Computer vision has become extremely good at recognizing what is visible in an image. Objects, patterns and surfaces can be identified with high precision.
But when the technology is applied to buildings, problems often arise.
Not because the models are weak, but because they are missing something fundamental: context.
The problem: a building is not just an object
One of the most overlooked challenges is also one of the most important. How do you actually define a building?
In practice, buildings rarely stand alone. They sit close together, overlap visually and appear differently depending on angle, height and surroundings. For a human, it is intuitive what belongs together. For a model, it is not.
If the model cannot clearly separate one building from another, everything that follows becomes less reliable. Outputs can still be generated, but they are harder to trust and harder to use in practice.
Why computer vision falls short in a building context
Most computer vision models are designed for general image understanding, not structured assets like buildings.
They can recognize what is visible, but they do not understand functional boundaries. They do not know which pixels belong to which building, and therefore not what is actually being analysed.
This becomes a problem as soon as you want to use the output for something concrete. Without a clear definition, the data loses both precision and value.
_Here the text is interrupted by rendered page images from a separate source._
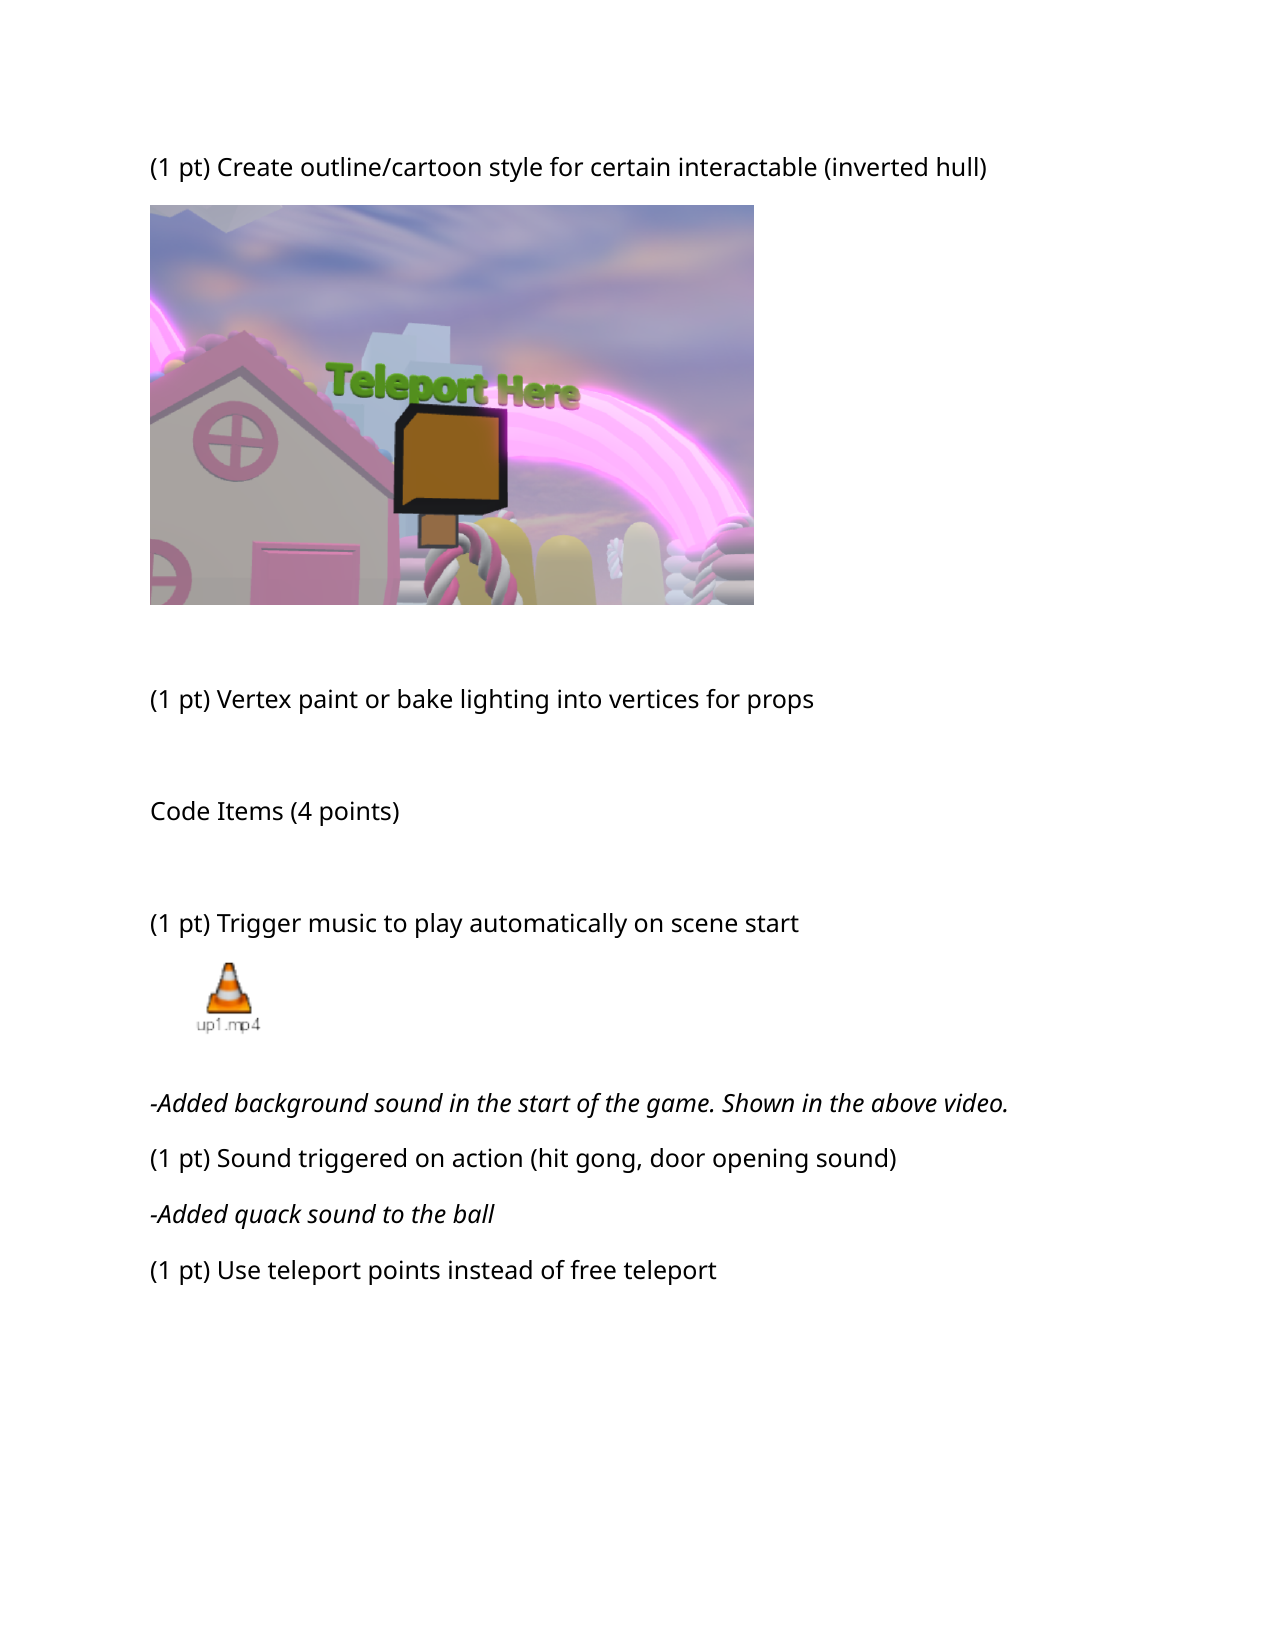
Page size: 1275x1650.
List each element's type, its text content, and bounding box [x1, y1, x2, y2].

text Code Items (4 points) [150, 794, 1125, 828]
text -Added quack sound to the ball [150, 1197, 1125, 1231]
text (1 pt) Create outline/cartoon style for certain interactable (inverted hull) [150, 150, 1125, 184]
text (1 pt) Sound triggered on action (hit gong, door opening sound) [150, 1141, 1125, 1175]
text (1 pt) Trigger music to play automatically on scene start [150, 906, 1125, 939]
text -Added background sound in the start of the game. Shown in the above video. [150, 1085, 1125, 1119]
text (1 pt) Vertex paint or bake lighting into vertices for props [150, 682, 1125, 716]
picture [150, 205, 754, 605]
text (1 pt) Use teleport points instead of free teleport [150, 1253, 1125, 1287]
Our approach: define the building before the analysis
Instead of starting with the image, we start with the building.
We combine building polygons with height data to isolate the exact structure we want to analyse. Internally, we refer to this as the “cookie cutter method”.
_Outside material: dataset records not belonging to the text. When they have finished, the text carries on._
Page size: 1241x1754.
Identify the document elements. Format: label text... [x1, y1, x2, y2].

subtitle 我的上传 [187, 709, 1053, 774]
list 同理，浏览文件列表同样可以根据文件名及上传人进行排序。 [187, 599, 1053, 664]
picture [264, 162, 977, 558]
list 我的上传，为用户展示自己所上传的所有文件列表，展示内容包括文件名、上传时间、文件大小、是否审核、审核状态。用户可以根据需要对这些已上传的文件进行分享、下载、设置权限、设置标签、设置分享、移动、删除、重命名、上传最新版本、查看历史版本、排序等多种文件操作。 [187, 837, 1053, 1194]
The idea is simple, but critical. By cutting the building out of its surroundings before passing it to the model, we ensure that the input is clear and consistent. The model no longer works on a complex, undefined image, but on a well-defined unit.
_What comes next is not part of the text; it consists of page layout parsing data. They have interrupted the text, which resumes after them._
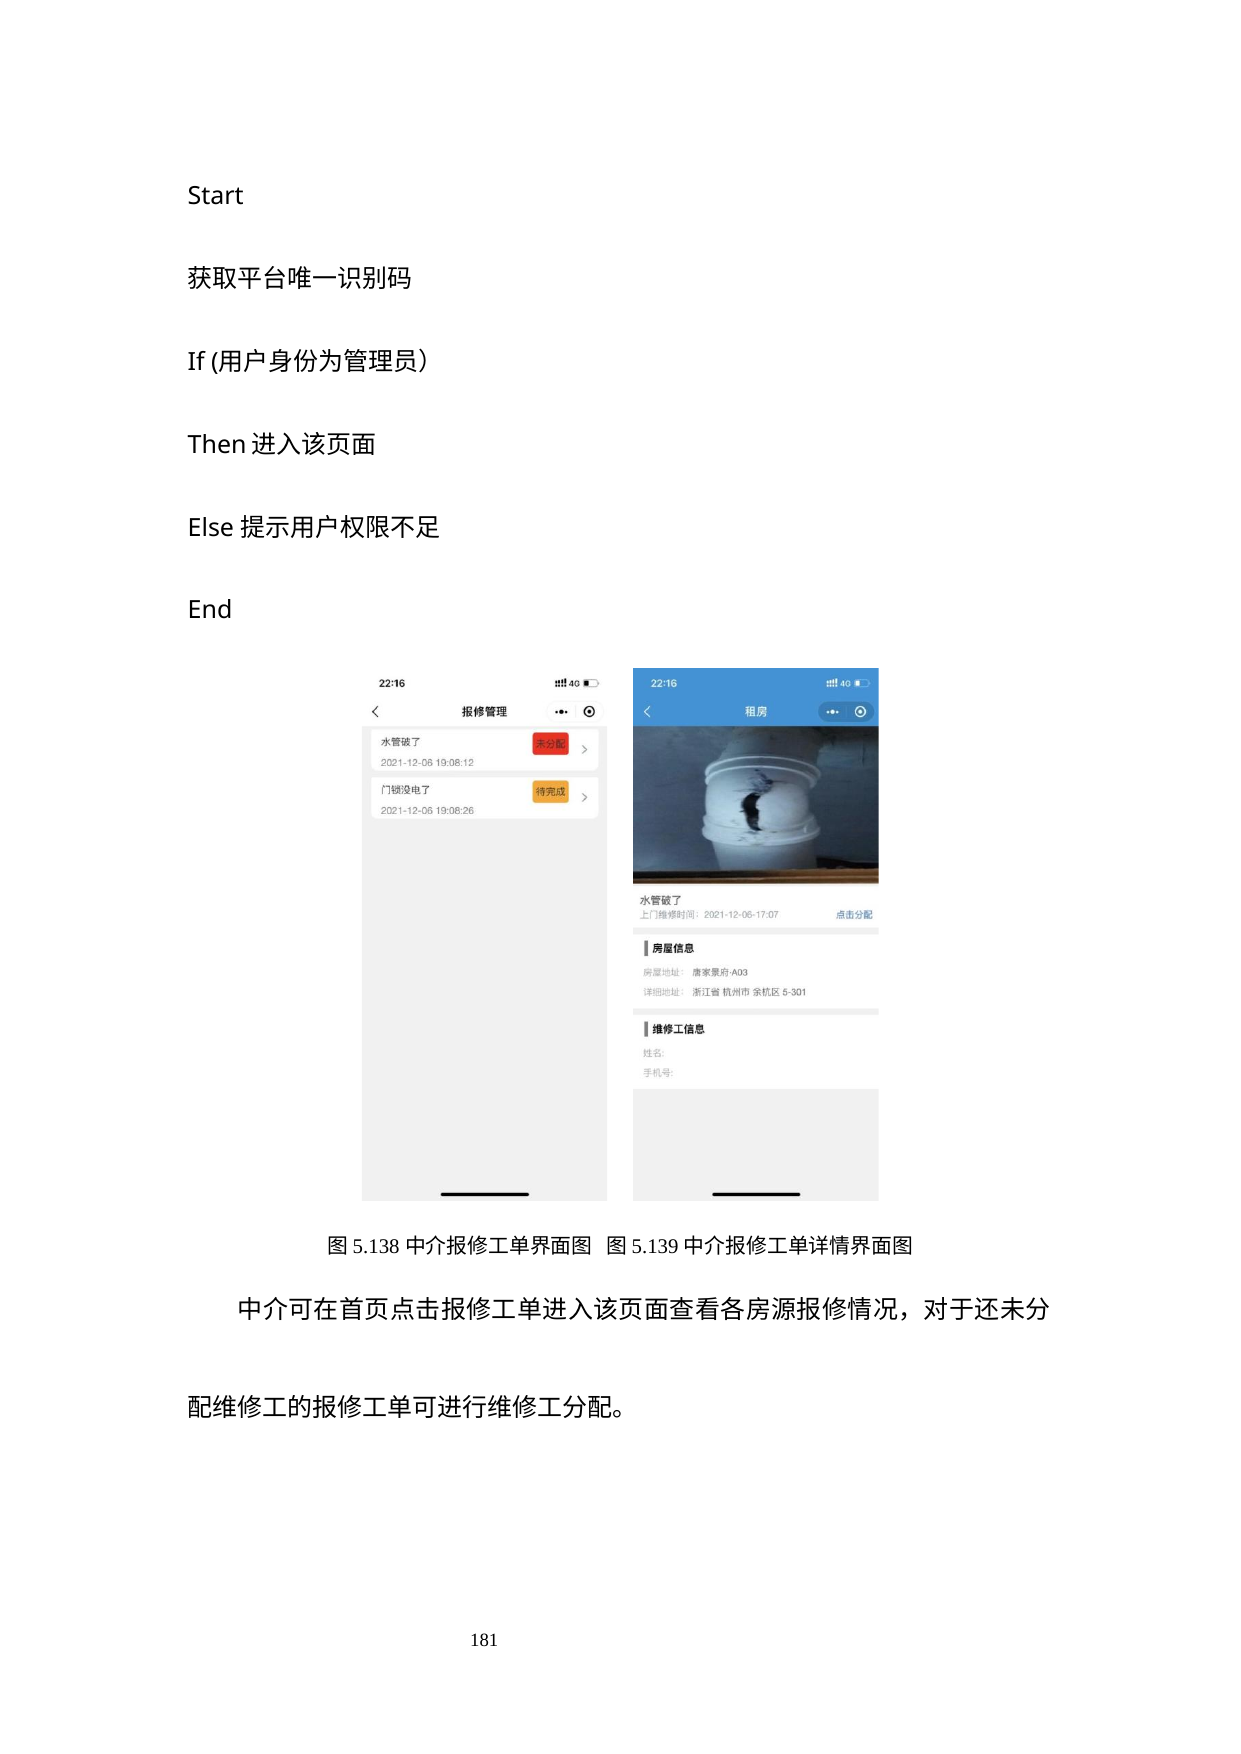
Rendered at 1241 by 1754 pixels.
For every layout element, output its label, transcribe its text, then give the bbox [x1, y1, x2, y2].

text Then进入该页面 [187, 410, 1053, 475]
text If (用户身份为管理员） [187, 327, 1053, 392]
text Start [187, 162, 1053, 227]
text 图5.138 中介报修工单界面图 图5.139 中介报修工单详情界面图 [187, 1228, 1053, 1260]
picture [633, 668, 879, 1201]
text Else 提示用户权限不足 [187, 493, 1053, 558]
text 获取平台唯一识别码 [187, 244, 1053, 309]
text 中介可在首页点击报修工单进入该页面查看各房源报修情况，对于还未分配维修工的报修工单可进行维修工分配。 [187, 1276, 1053, 1438]
picture [361, 668, 608, 1201]
text End [187, 576, 1053, 641]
What this changes in practice
Once the building is isolated, the quality of the output changes significantly.
It becomes possible to estimate materials, identify visible building components and understand their distribution in a more consistent way. That data can then be structured and used directly in condition assessments and maintenance planning.
The difference is not just technical. It determines whether the data can support decisions or not.
From image recognition to decision support
The goal is not just to recognize what is visible, but to create data that can be used in practice.
By combining domain-specific data with computer vision, we move away from generic image analysis and toward something that can support real operational decisions.
This is where the technology starts to create real value in a building context.
See how it works in practice
In the video, Mikkel Jensen (Co-Founder & CDSO) and Anders Johannesen Berner (Data Engineer) explain how the approach works and what it enables.
Why this matters
Computer vision will play an important role in the future of building data. But if it is to create real value, it needs to reflect how buildings are actually structured and managed.
That starts with something as simple, and as critical, as defining where a building begins.